This approach of wafer or die stacking is sometimes referred to as “chipscale packaging” within the electronics manufacturing field. Chipscale packaging is well understood by those of skill in the art in the MEMS/CMOS manufacturing industry, and is of particular benefit to the present invention in enabling production of smaller, integrated wafer assemblies that are easier to manufacture, provide improved performance, and are less expensive. In particular, constructing the implantable device 10 based on this vertical stacking approach allows for the implant form factor (e.g., dimension, size, shape, volume, etc.) to be significantly reduced (e.g., by a factor of 10×). Conventional implants typically require titanium, ceramic, glass or like outer packaging, which adds to the overall size and bulkiness of such conventional implants. The present invention advantageously employs vertical stacking to define its own hermetic package, which encapsulates all the electronics. As such, the implant 10 architecture and resulting form factors allow it to be easily implanted as an injectable and within a desired location within the eye of a patient.

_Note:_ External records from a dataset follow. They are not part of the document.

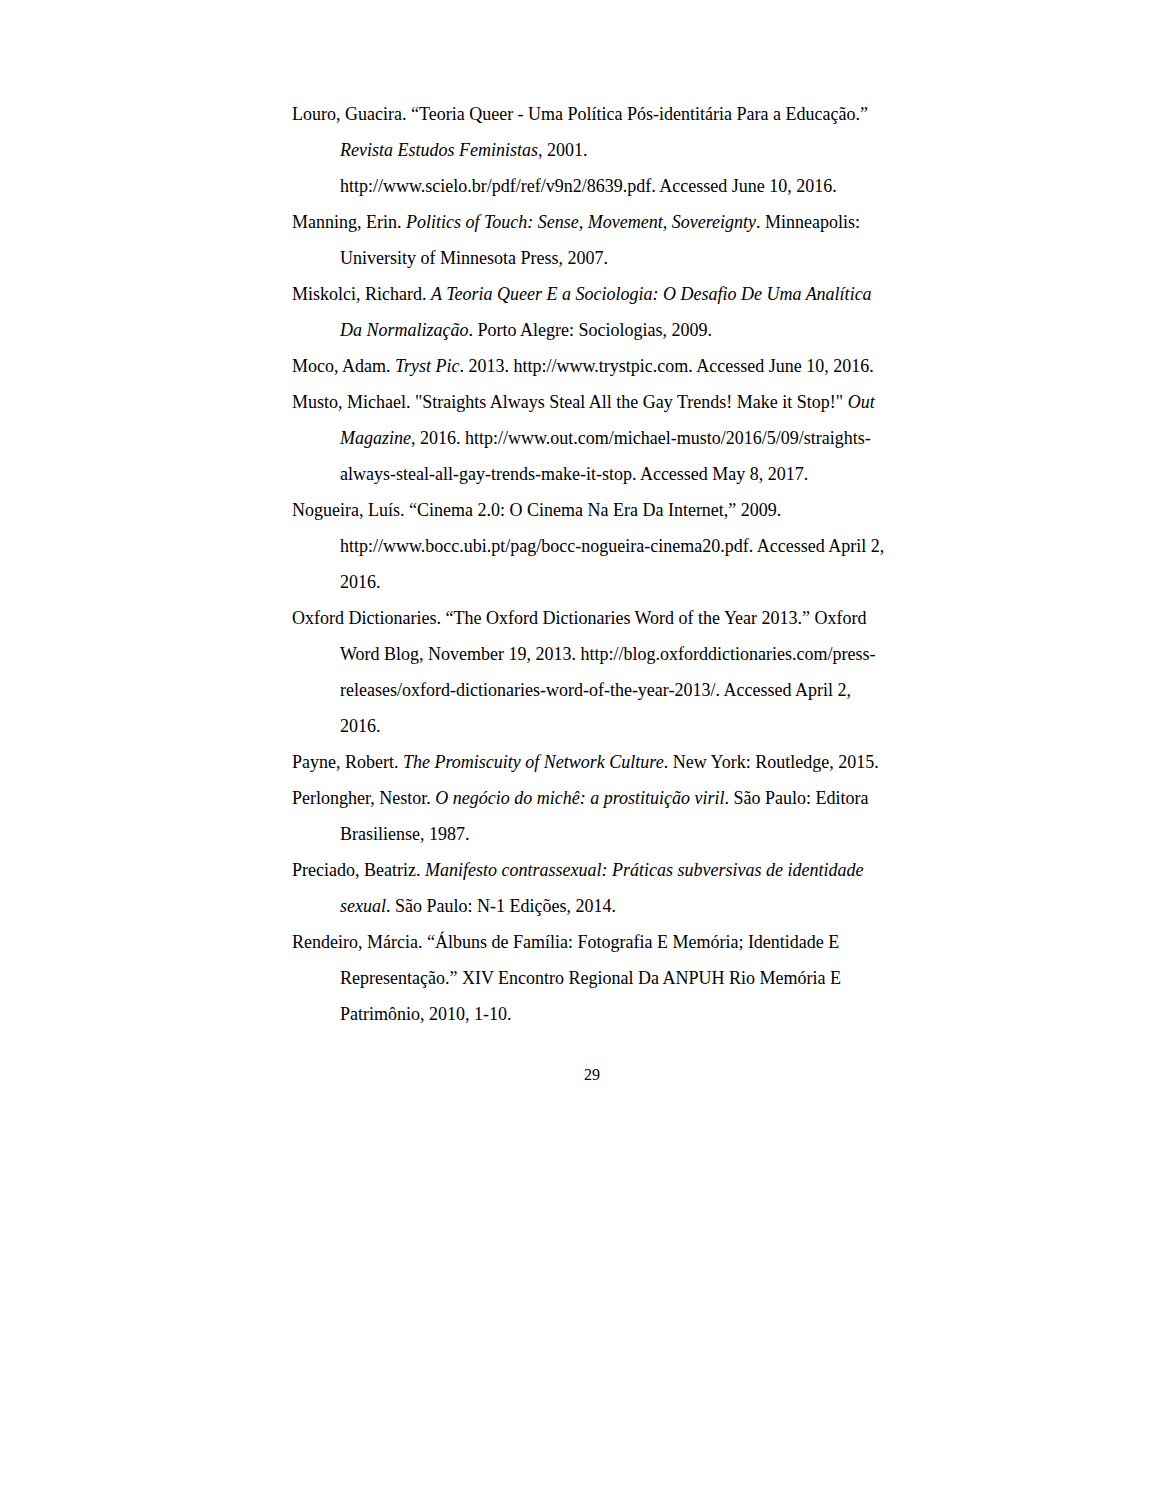Louro, Guacira. “Teoria Queer - Uma Política Pós-identitária Para a Educação.” Revista Estudos Feministas, 2001. http://www.scielo.br/pdf/ref/v9n2/8639.pdf. Accessed June 10, 2016.
Manning, Erin. Politics of Touch: Sense, Movement, Sovereignty. Minneapolis: University of Minnesota Press, 2007.
Miskolci, Richard. A Teoria Queer E a Sociologia: O Desafio De Uma Analítica Da Normalização. Porto Alegre: Sociologias, 2009.
Moco, Adam. Tryst Pic. 2013. http://www.trystpic.com. Accessed June 10, 2016.
Musto, Michael. "Straights Always Steal All the Gay Trends! Make it Stop!" Out Magazine, 2016. http://www.out.com/michael-musto/2016/5/09/straights-always-steal-all-gay-trends-make-it-stop. Accessed May 8, 2017.
Nogueira, Luís. “Cinema 2.0: O Cinema Na Era Da Internet,” 2009. http://www.bocc.ubi.pt/pag/bocc-nogueira-cinema20.pdf. Accessed April 2, 2016.
Oxford Dictionaries. “The Oxford Dictionaries Word of the Year 2013.” Oxford Word Blog, November 19, 2013. http://blog.oxforddictionaries.com/press-releases/oxford-dictionaries-word-of-the-year-2013/. Accessed April 2, 2016.
Payne, Robert. The Promiscuity of Network Culture. New York: Routledge, 2015.
Perlongher, Nestor. O negócio do michê: a prostituição viril. São Paulo: Editora Brasiliense, 1987.
Preciado, Beatriz. Manifesto contrassexual: Práticas subversivas de identidade sexual. São Paulo: N-1 Edições, 2014.
Rendeiro, Márcia. “Álbuns de Família: Fotografia E Memória; Identidade E Representação.” XIV Encontro Regional Da ANPUH Rio Memória E Patrimônio, 2010, 1-10.
29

As described in greater detail in co-pending U.S. Pat. No. 10,213,107, entitled “Methods and Devices for Implantation of Intraocular Pressure Sensors”, the implantable device 10 is sized and/or shaped to be positionable within a vitreous body of an eye so as to measure an

IOP of a vitreous humour. It will be appreciated however that the implant may be positioned in alternative eye structures, such as the anterior chamber, posterior chamber, suprachoroidal space, sclera, and/or cornea, or in other anatomical locations outside the eye for measurement of physiological signals other than IOP. As shown in FIGS. 1C and 1D, an anchoring interposer wafer or die 18 may be disposed below the CMOS wafer 14. The interposer 18 may have a distal tissue-penetrating tip 20 to help facilitate final positioning of the implant device 10 within the vitreous body to minimize trauma and/or formation of scar tissue at the site of implantation.

Referring to FIGS. 1E and 1F, cross sectional side views of the vertically stacked implantable device 10 are shown while FIG. 1G illustrates a top view. Generally, the implantable device 10 is dimensioned (e.g., thickness, width) to correspond to an inner diameter of a syringe having a gauge of 19 or higher for injectability purposes. Further, the implantable device 10 is generally dimensioned (e.g., length) so as to allow the implanted device 10 to reach the desired sensing location through the tissue thickness from where it is anchored. For example, positioning the implantable device 10 within the vitreous body and anchoring the implant against the sclera requires an implant length of about 4 mm. Generally, the implantable device 10 may comprise a maximum thickness T of about 690 microns or less, a maximum length L1 of about 4 mm or less, and a width W of 690 microns or less. In particular, the device without the interposer wafer 18 may have a maximum length L2 of about 4 mm or less (FIG. 5). The MEMS wafer 12 may have a greater thickness than the ASIC wafer 14 and/or interposer wafer 18 so as provide for sufficient rigidity of the pressure sensor. Alternatively, each wafer may have substantially the same thickness. The MEMS wafer 12 may have a first thickness T1 of about 200 microns or less, the ASIC wafer 14 may have a second thickness T2 of about 200 microns or less, and the interposer wafer 18 may have a third thickness T3 of about 200 microns or less.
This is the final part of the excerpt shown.